▶ _EXERCISE_:
Lines before the one containing "reg [1:0] M1r;" are left out; that line and every line after it, through the end of the records, are to be reproduced exactly.

Stored records:
"""

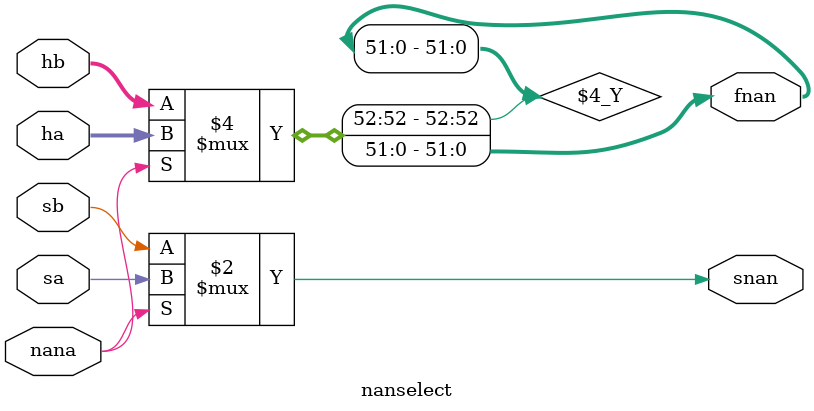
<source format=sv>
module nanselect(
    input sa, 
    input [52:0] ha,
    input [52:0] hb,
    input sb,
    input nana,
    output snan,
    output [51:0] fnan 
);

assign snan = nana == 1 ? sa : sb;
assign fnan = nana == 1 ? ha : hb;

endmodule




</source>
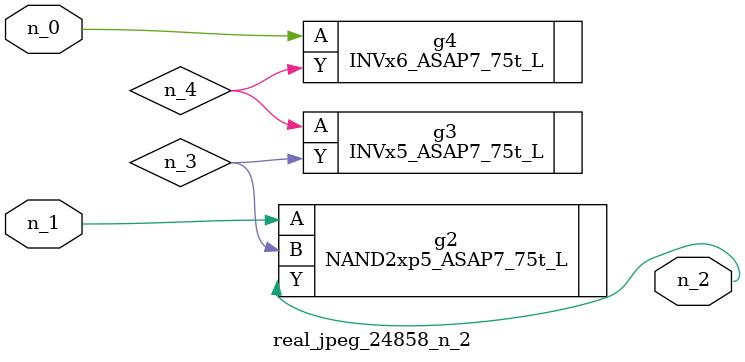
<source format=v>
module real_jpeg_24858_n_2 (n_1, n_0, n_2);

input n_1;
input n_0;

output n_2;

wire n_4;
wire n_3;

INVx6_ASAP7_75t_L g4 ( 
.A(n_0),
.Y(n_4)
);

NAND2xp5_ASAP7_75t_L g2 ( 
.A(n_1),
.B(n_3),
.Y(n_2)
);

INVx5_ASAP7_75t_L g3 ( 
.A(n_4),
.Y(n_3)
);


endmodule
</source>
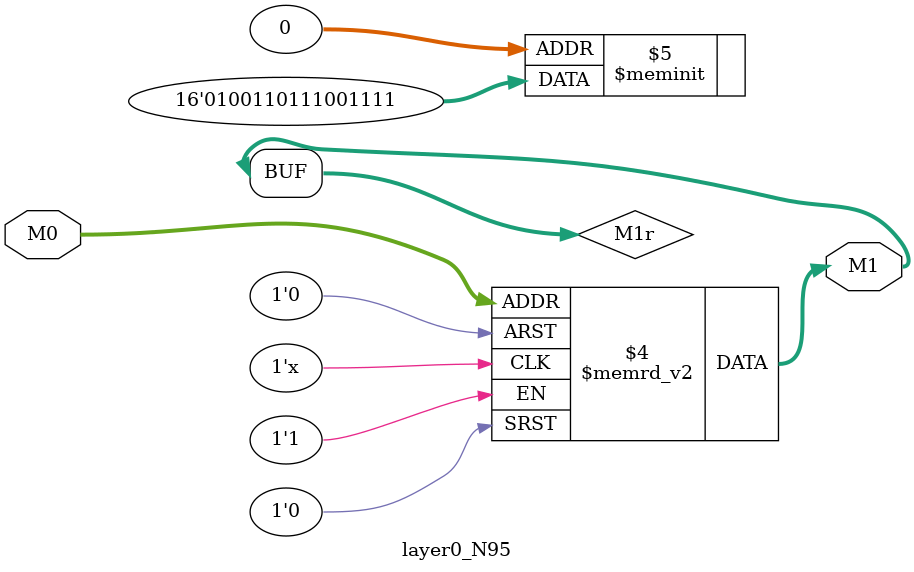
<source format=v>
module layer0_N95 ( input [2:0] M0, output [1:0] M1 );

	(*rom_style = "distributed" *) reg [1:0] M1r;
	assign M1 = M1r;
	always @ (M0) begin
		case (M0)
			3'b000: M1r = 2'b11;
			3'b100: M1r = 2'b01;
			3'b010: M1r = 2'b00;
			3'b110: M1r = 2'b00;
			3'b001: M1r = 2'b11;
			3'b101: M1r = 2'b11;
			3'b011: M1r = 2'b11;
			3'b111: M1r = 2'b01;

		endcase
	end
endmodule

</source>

"""

▶ _RESULT OF THIS TASK_:
	(*rom_style = "distributed" *) reg [1:0] M1r;
	assign M1 = M1r;
	always @ (M0) begin
		case (M0)
			3'b000: M1r = 2'b11;
			3'b100: M1r = 2'b01;
			3'b010: M1r = 2'b00;
			3'b110: M1r = 2'b00;
			3'b001: M1r = 2'b11;
			3'b101: M1r = 2'b11;
			3'b011: M1r = 2'b11;
			3'b111: M1r = 2'b01;

		endcase
	end
endmodule

</source>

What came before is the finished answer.